Getting used to the pain.

“Go ahead.  Underestimate me.  That’ll be fun.”

I read that on a tea towel somewhere and related to it whole heartedly.  Now, however, I want to rewrite it slightly to say:  “Go ahead.  Tell me I’m getting old.  That’ll be fun.”  Especially when you’re trying to convince me that the pain I have been experiencing lately is due to aging.  And that it just has to be accepted as such.

I think not.

For longer than three months, I’ve been dealing with a particular pain associated with spinal issues (although the actual pain occurs just about everywhere in my body except my back).  When I last visited my favorite massage therapist, she asked me if the pain was any better.  And I said it was about the same … or perhaps I was just getting used to it.  And then we were both quiet for awhile, and I thought about “getting used to it.”  Getting used to the pain.  And I thought that it was perhaps the most regrettable and senseless and most unacceptable reality there could be – “getting used to the pain.”  

As I climbed onto the massage table, I began applying that thought to a global perspective – and found it to be even more abhorrent.  Are we “getting used to the pain?”

There is, after all, such tremendous pain in the world.  From lack of leadership to the death of bees.  From children being held hostage by out-of-control violence in schools, to animals dying from out-of-control environments that hold entire continents hostage.  From greed as well as blindness, pride as well as perception.  And it comes in all sizes, speaks in all languages, lives to all ages.  There is pain between races and genders and cultures and creeds.  There is pain against the most vulnerable and among the most brave.  We can experience pain from great distances, worldwide, or one-to-one.  And day-to-day, we are learning to live with it, getting used to it.  Getting used to the pain.

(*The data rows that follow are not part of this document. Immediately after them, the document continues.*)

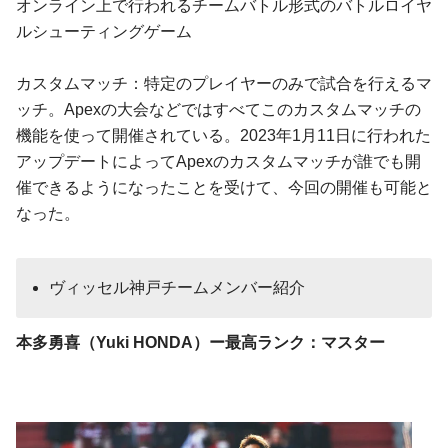
オンライン上で行われるチームバトル形式のバトルロイヤ
ルシューティングゲーム
カスタムマッチ：特定のプレイヤーのみで試合を行えるマ
ッチ。Apexの大会などではすべてこのカスタムマッチの
機能を使って開催されている。2023年1月11日に行われた
アップデートによってApexのカスタムマッチが誰でも開
催できるようになったことを受けて、今回の開催も可能と
なった。
ヴィッセル神戸チームメンバー紹介
本多勇喜（Yuki HONDA）ー最高ランク：マスター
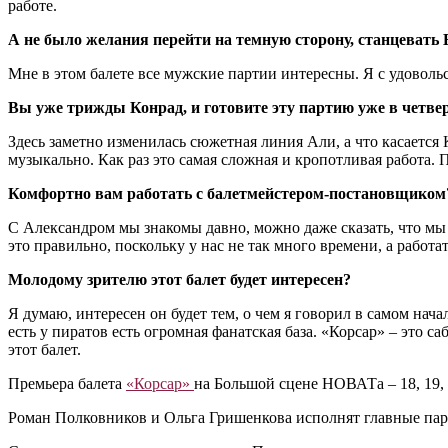
работе.
А не было желания перейти на темную сторону, станцевать
Мне в этом балете все мужские партии интересны. Я с удовольс
Вы уже трижды Конрад, и готовите эту партию уже в четвер
Здесь заметно изменилась сюжетная линия Али, а что касается
музыкально. Как раз это самая сложная и кропотливая работа.
Комфортно вам работать с балетмейстером-постановщиком
С Александром мы знакомы давно, можно даже сказать, что мы д
это правильно, поскольку у нас не так много времени, а работат
Молодому зрителю этот балет будет интересен?
Я думаю, интересен он будет тем, о чем я говорил в самом нач
есть у пиратов есть огромная фанатская база. «Корсар» ‒ это с
этот балет.
Премьера балета
«Корсар»
на Большой сцене НОВАТа ‒ 18, 19, 
Роман Полковников и Ольга Гришенкова исполнят главные пар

I suspect we all have our personal pain, too.  Some of it – the emotional self kind – I suspect we often guard and protect and polish with care over time, like a pearl in our shell.  We identify with our pain.  It is as much a part of us as our shape and spirit.  There is also something called “genetic or ancestral memory.”  And I believe some of our pain comes through this link with the past.  It keeps thriving and grieving without our conscious understanding or personal experience – without our intellect or our inherent compassion for one another stopping and asking the great “why” of it all.  Our pain is often lonely and quiet, hidden and fed in secrecy.  But it can also be grubby and loud, bursting forth, swinging fists, shouting out unkind things.

My massage therapist had spoken about us working on the pain – together.  And it seemed the perfect plan.  To not just accept it, but to work against it.  Not by myself alone, but together with her expertise.

In the end, because of my own pain experience, I suspect I have learned this:  Whether personal or public, physical or philosophical, alleviating pain takes work – collaborative work, it takes determination and goals and intentionality.  It doesn’t just go away if we hide from it.  It doesn’t get better overnight.

It can start with one – and the singular idea that we will never let ourselves “get used to it.”  We cannot simply get used to the pain in anyone’s life, anywhere, under any circumstances.  I suspect that if we work at it together, we won’t have to.  

Personally – I think we can do this.

Go ahead.  Underestimate us.  That’ll be fun.